En su mayoría, las recetas que extienden los médicos están escritas con muy mala caligrafía. (LA PRENSA/REPRODUCCIÓN)

¡Alerta!

Peligro inminente para los pacientes Patricia Ochoa tiene 25 años y manchas en el rostro, el médico le recetó una crema dermatológica para combatirlas, pero al intentar adquirirla en la farmacia casi le venden algo que, lejos de eliminarle las manchas, hubiese tenido un efecto desconocido. “Fui a una farmacia a comprar una crema dermatológica […]

  • Peligro inminente para los pacientes

Patricia Ochoa tiene 25 años y manchas en el rostro, el médico le recetó una crema dermatológica para combatirlas, pero al intentar adquirirla en la farmacia casi le venden algo que, lejos de eliminarle las manchas, hubiese tenido un efecto desconocido.

“Fui a una farmacia a comprar una crema dermatológica y me habían despachado —según lo que la farmacéutica entendió en la receta médica— un líquido que es para limpiar lentes de contacto”, explicó Patricia.

La crema que le habían recetado se llama Clasifel. “En la siguiente farmacia que fui pudieron descifrar las letras de la receta médica y me la vendieron”, agrega. “De no ser así, no sabría qué fue lo que el doctor me recetó”, señaló.

Casos como el anterior ocurren porque la mayoría de los médicos elaboran las recetas de los pacientes con letra ilegible. Luego de la consulta médica, muchas personas salen con sus indicaciones escritas rumbo a la farmacia y no se interesan por cerciorarse qué es exactamente lo que les recetó el doctor. De allí pueden surgir cambios en el medicamento como el que le ocurrió a Patricia Ochoa.

¿QUÉ DICEN LOS MÉDICOS?

“Cuando estaba en la universidad tenía mejor letra”, dice el doctor Julio Zapata. “Ahora la he distorsionado completamente”, agrega. Este galeno labora en el Hospital Militar y según él, los médicos hacen la letra ilegible debido a la rapidez porque tienen que atender a muchos pacientes.

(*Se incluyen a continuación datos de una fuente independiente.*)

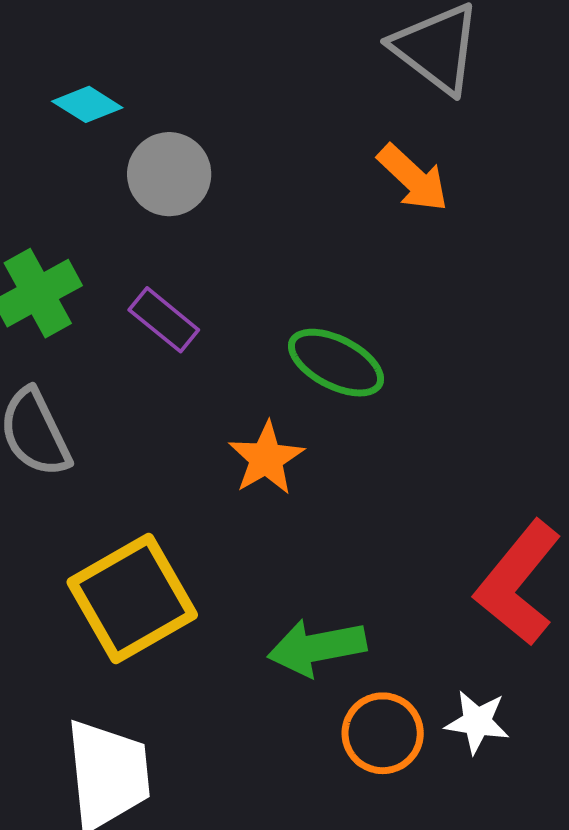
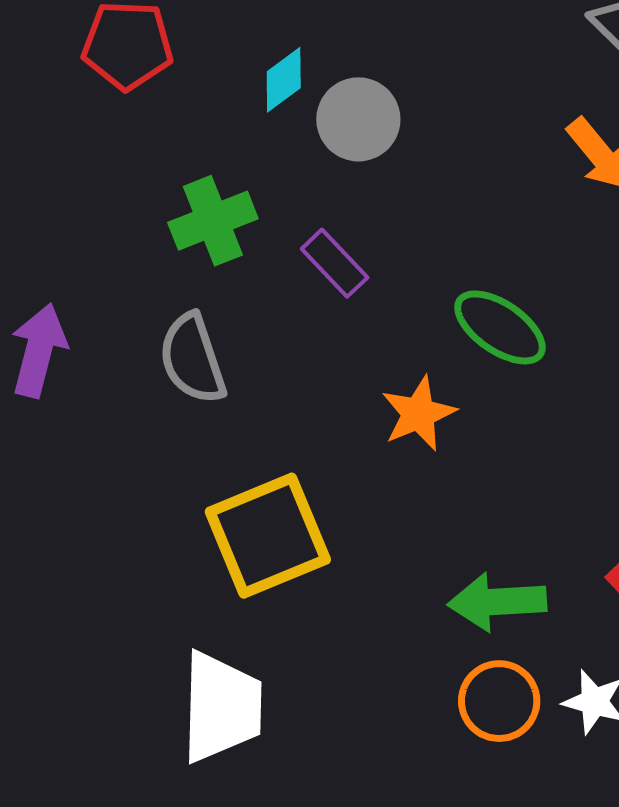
cyan diamond: (87, 104) -> (284, 80), moved, turned -76
green arrow: (317, 647) -> (497, 602), moved

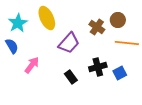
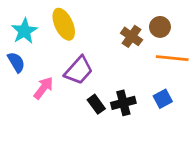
purple trapezoid: (69, 43) -> (79, 70), moved
black cross: (98, 67) -> (123, 103), moved

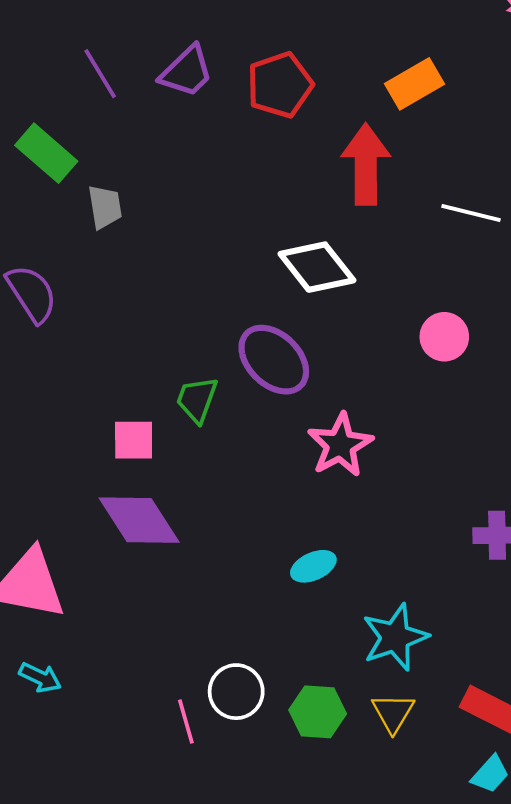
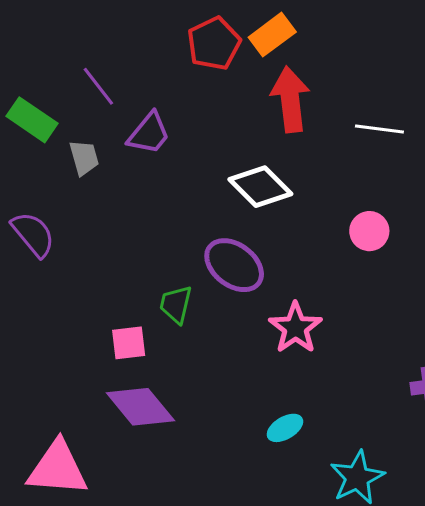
purple trapezoid: (187, 71) -> (149, 133), moved
purple line: (100, 74) -> (98, 86), moved
orange rectangle: (415, 84) -> (272, 35), moved

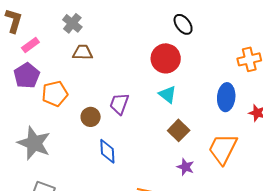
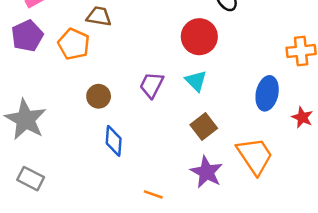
orange pentagon: (55, 94) -> (74, 44), moved, turned 30
purple trapezoid: (119, 104) -> (152, 85), moved
orange trapezoid: (223, 149) -> (255, 156), turned 112
purple star: (185, 167) -> (207, 172), size x1.5

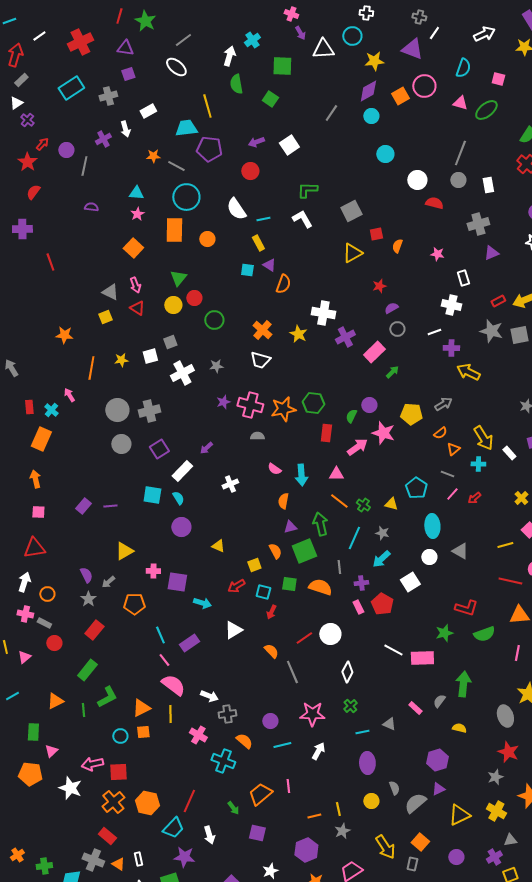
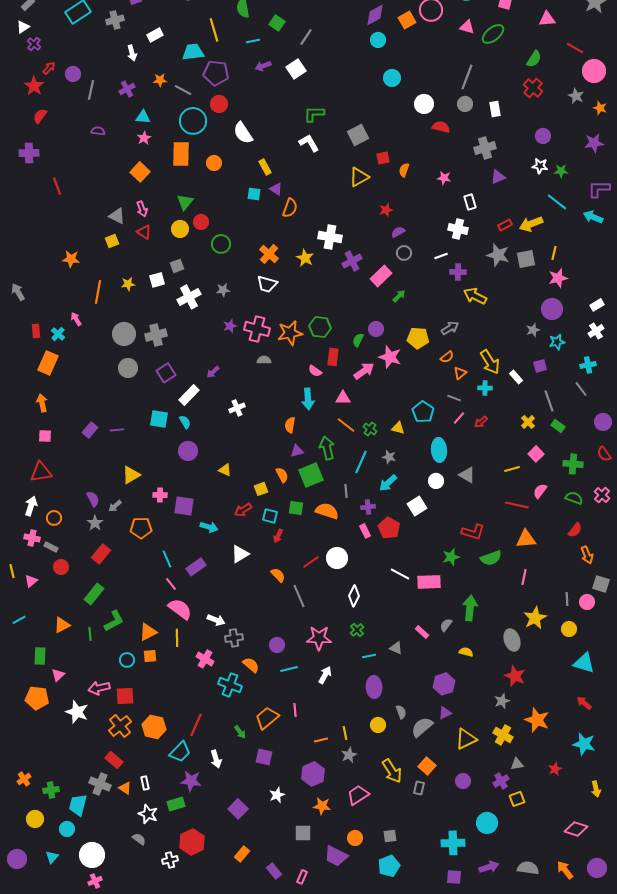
gray line: (331, 113) -> (306, 37), moved
purple cross: (103, 139) -> (127, 89), moved
red circle: (250, 171) -> (219, 104), moved
cyan line: (263, 219) -> (253, 41), moved
pink semicircle: (274, 469) -> (315, 371), moved

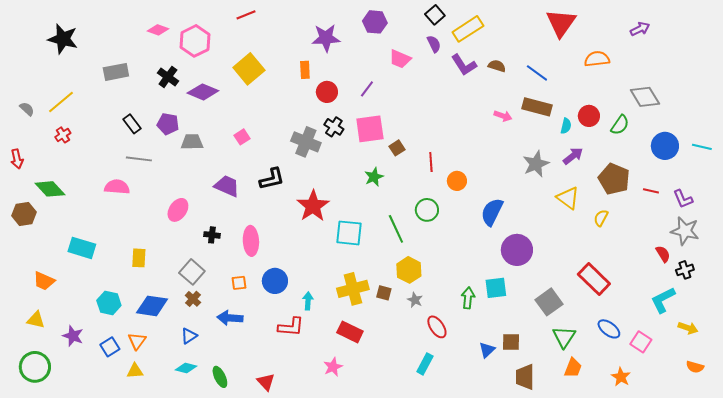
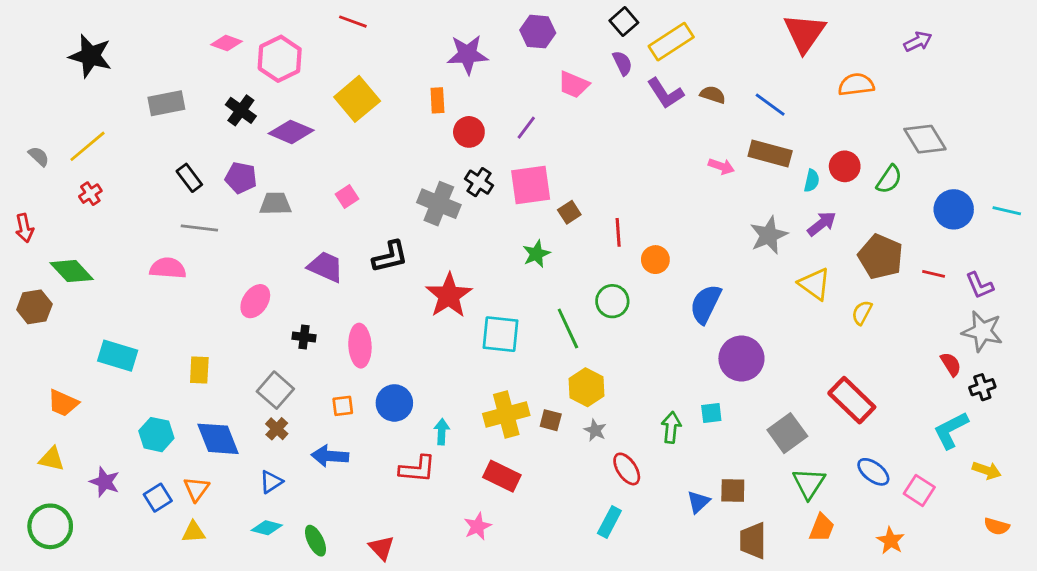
red line: (246, 15) -> (353, 22), turned 42
cyan square: (496, 288) -> (711, 413), size x0.7
blue diamond: (152, 306) -> (218, 439), turned 60

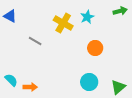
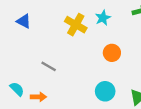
blue triangle: (10, 16) -> (24, 21), moved
gray line: (35, 41) -> (49, 66), moved

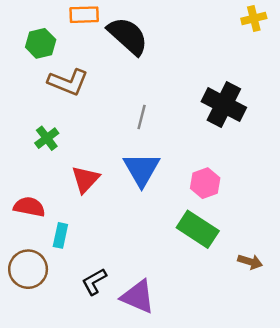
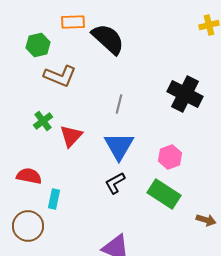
red triangle: (85, 179) -> (71, 136), moved
black L-shape: (94, 282) -> (115, 183), moved

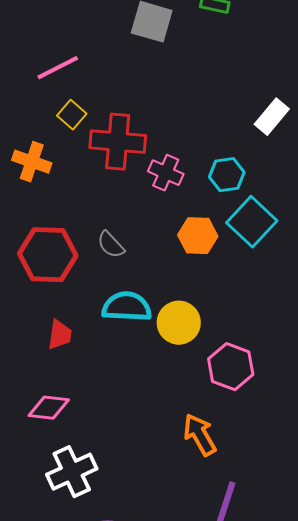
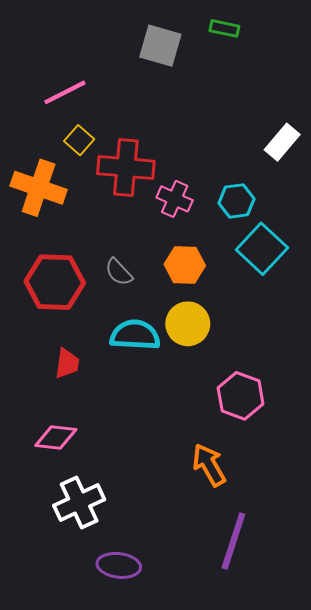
orange cross: (32, 162) -> (39, 188), size x1.4
orange hexagon: (198, 236) -> (185, 265), moved
yellow circle: (179, 323) -> (188, 324), moved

“En un turno de siete horas, atendemos a más de 40 pacientes cada uno, o sea que el tiempo que tenemos para cada paciente son 10 minutos”, se defiende.

Pero el problema lo sufren los que tienen que descifrar “esos códigos” en las farmacias. Doña Miriam Grijalba, de la Farmacia Mayra, ubicada en Ciudad Jardín, aunque asegura tener la experiencia de más de treinta años en esa labor, dice que muchas veces no entiende las indicaciones médicas. “A pesar de haber aprendido con el tiempo a leer la letra de los médicos, a veces me encuentro con letras ilegibles y en ese caso mejor les digo que vuelvan a preguntarle al doctor, porque eso es muy delicado”.

PIDEN AYUDA

Doña Miriam dijo que los pacientes le piden que les explique bien la dosificación que se tomarán del medicamento. “A veces los doctores de los dispensarios o centros de salud tienen menos cuidado al hacer sus recetas y el problema es que en las farmacias hay mucha gente joven que no tiene experiencia con los nombres de los medicamentos”. Ante esto, algunos galenos dicen haber optado por hacer sus recetas en máquina de escribir o en computadoras.

Volviendo al caso de Patricia, comentó que vio el producto que le estaban vendiendo en la primera farmacia, leyó en la cajita y se dio cuenta de que no era lo que se tenía que aplicar en la cara. “¿Y si no me hubiera cerciorado de que lo que me vendían no era lo que necesitaba para el rostro, como le puede pasar a muchos que no saben leer en este país?”, reflexiona ella.

La caligrafía confusa de los galenos, entonces, se puede tornar en un problema peligroso, por lo que es recomendable que cuando vaya al médico pregunte, y si es necesario haga sus propias anotaciones de los medicamentos que le están recetando y las dosis que debe tomar de cada uno de ellos.